— Не охолостят, так полетит, — горько усмехнулся Лауринас.
— Это так, — согласился Абель.
Лошадка его со стертой хомутом холкой едва тянула, тележку лениво бросало из стороны в сторону. Абель заворачивал то на один, то на другой придорожный хутор. Извините, господин Балюлис, несвежих-то булочек никто не купит, а мука взята в долг…
— Ну и конь у тебя… огонь! — упрекнул Лауринас хозяина, когда тот слишком, по его мнению, долго задержался в усадьбе побогаче — застекленные сени, два ряда туй, ветряной двигатель на мачте.
— Еще бы — чудо, не лошадь! За двадцать пять литов у живодера дохлятину сторговал. А ведь подлечил, поставил на ноги. Только зубов не вернешь. — Абель, как и его кобыла, тоже беззубый.
— Утешил, нечего сказать.
— Ах, господин Балюлис, никогда не бывает человеку так плохо, что не может быть еще хуже. Не знаю, есть ли кто там, — седобородый Абель ткнул кнутовищем в небесную высь, и его покрасневшие глаза вдруг засинели от сияющей голубизны неба, — но, пока человек жив, здесь вот, — он прижал кулак с кнутовищем к сердцу, — здесь что-то есть, что-то трепыхается… Человека можно унизить, растоптать, но здесь все равно будет что-то биться, подниматься вверх вместе с жаворонком… Но, дохлятина!
Это вот биение сердца, это стремление вверх и осквернили в Балюлисе. Представлялось, что жил им, дышал, а тут… Позабыл Лауринас, как вскипавшая кровь без всякой причины и раньше гнала из дому. На коня — и вперед, не разбирая дороги, не обязательно от Шакенасов удирая, от самого себя, вдруг разонравившегося. А теперь никуда не убежишь, хоть и порвал путы, ни в каких водах не отмоешься от позора, никакими мылами не ототрешь вонь тех помоев, часть собственного существа должен будешь оторвать, отрубить от себя, остатки в новую шкуру втиснуть, чтобы ничем старую не напоминала, надежно от новых унижений прикрывала.
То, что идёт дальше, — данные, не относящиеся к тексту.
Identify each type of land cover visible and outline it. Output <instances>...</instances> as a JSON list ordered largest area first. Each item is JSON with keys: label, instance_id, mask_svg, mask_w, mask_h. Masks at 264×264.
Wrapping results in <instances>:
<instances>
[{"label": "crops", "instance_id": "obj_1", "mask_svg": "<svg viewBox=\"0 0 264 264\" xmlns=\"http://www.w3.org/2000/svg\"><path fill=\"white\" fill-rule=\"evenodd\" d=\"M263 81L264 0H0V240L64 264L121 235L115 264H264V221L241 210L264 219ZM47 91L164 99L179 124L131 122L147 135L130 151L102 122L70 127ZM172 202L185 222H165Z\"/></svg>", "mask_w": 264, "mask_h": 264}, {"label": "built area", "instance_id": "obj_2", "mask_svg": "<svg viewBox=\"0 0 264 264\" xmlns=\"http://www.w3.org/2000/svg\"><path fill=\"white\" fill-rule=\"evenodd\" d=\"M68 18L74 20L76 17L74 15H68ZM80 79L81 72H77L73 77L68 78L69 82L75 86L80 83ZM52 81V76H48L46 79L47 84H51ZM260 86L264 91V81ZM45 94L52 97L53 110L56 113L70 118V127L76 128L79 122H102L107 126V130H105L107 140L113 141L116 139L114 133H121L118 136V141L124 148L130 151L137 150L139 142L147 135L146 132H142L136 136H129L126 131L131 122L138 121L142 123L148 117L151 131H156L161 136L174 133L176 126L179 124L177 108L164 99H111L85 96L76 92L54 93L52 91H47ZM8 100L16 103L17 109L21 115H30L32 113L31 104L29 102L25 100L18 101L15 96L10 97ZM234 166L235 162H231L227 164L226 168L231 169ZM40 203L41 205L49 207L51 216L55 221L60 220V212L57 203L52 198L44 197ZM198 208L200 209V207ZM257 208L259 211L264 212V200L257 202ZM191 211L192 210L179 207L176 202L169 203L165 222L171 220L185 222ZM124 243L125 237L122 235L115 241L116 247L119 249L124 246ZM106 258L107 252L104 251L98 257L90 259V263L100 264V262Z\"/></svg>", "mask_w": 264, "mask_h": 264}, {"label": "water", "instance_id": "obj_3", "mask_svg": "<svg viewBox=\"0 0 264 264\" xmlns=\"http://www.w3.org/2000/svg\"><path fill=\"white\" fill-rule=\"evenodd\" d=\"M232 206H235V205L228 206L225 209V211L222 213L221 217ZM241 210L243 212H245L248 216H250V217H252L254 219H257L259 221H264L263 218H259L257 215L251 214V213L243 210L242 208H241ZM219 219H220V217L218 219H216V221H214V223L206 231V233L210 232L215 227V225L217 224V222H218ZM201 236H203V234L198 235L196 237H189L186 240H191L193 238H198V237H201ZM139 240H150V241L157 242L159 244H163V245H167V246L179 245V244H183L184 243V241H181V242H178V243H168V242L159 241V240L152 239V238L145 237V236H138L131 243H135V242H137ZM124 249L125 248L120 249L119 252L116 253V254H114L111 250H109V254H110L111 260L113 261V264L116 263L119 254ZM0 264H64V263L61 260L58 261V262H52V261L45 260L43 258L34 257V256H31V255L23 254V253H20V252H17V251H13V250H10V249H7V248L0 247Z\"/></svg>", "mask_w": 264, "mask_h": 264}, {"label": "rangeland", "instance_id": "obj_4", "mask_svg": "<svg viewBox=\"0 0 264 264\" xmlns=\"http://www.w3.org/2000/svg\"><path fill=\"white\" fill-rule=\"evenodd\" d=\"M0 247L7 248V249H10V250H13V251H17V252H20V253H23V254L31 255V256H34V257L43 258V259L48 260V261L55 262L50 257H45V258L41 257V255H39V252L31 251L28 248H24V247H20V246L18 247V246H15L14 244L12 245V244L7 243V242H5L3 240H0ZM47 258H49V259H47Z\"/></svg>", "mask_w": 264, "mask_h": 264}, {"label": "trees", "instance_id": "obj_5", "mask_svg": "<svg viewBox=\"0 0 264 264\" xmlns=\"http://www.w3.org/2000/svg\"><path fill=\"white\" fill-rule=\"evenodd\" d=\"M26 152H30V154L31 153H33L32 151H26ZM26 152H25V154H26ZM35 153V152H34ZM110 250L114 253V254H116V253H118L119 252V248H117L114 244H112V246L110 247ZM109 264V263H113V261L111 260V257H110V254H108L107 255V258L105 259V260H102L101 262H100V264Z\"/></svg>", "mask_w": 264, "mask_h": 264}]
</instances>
Потому-то Лауринас вернулся домой не тогда, когда приплелся к Абелю тесть, согбенный, с печально повисшим длинным носом, пришел якобы за папиросными гильзами (втихомолку приторговывал куревом собственного изготовления), а на самом деле с ворохом векселей за пазухой:
Вернулся на хутор много позже, когда портной облачил его в новенькую, поскрипывающую ремнями форму члена Союза стрелков.
— Вот теперь ты форменный наездник! — хвалили Лауринаса мужики в таких же мундирах, окружив его и похлопывая по плечу.
В этой форме, да еще с винтовкой он и пришел, вернее, приехал домой на одолженном у Акмонаса Орлике. Ремни поскрипывали, сапоги — тоже новехонькие сверкали. Сполз с седла несколько скованный, словно скакать верхом ему уже не в радость. Пружинил ногами, пробовал каблуками сапог землю, озирался. Не понравится что, рассердит — махнет обратно в седло, и поминай как звали!
Казюкас не осмелился сунуться под истосковавшуюся отцовскую ладонь, не соблазнила его даже аппетитная, в серебряной обертке ярмарочная конфета. Младший, Пранюкас, позволил приласкать себя, даже на руки к отцу залез, он обслюнявил карман форменного кителя, за что получил по попке и разревелся. Тесть хлопотал возле чужого, исчерна-черного коня — зачерпнул овса дырявым гарнцем, по дрожи рук можно было понять, что от былой его силы осталось совсем ничего, пень трухлявый, едва держащийся на источенной ножке старый гриб. Может, неплохим человеком был бы, кабы не она, ведьма старая, мелькнуло у Лауринаса, сторонившегося пропахшей пирогами тещи. Правда, и та не всегда исподлобья смотрела, не всегда ворчала. Такие другой раз вкусные пироги да булочки пекла, а уж хлеб у нее даже лучше матушкиного получался. Ей-богу, ничего не пожалел бы сейчас Лауринас, чтобы их, вот таких пришибленных, хлопочущих вокруг него, увидала родимая матушка, так не хотевшая отпускать любимого сыночка в дальние края, к неизвестно каким чужим людям.
— Пожалуйте в дом, господин Лауринас. Хе-хе, не знаю даже, как теперь и величать-то вас, — стелилась теща.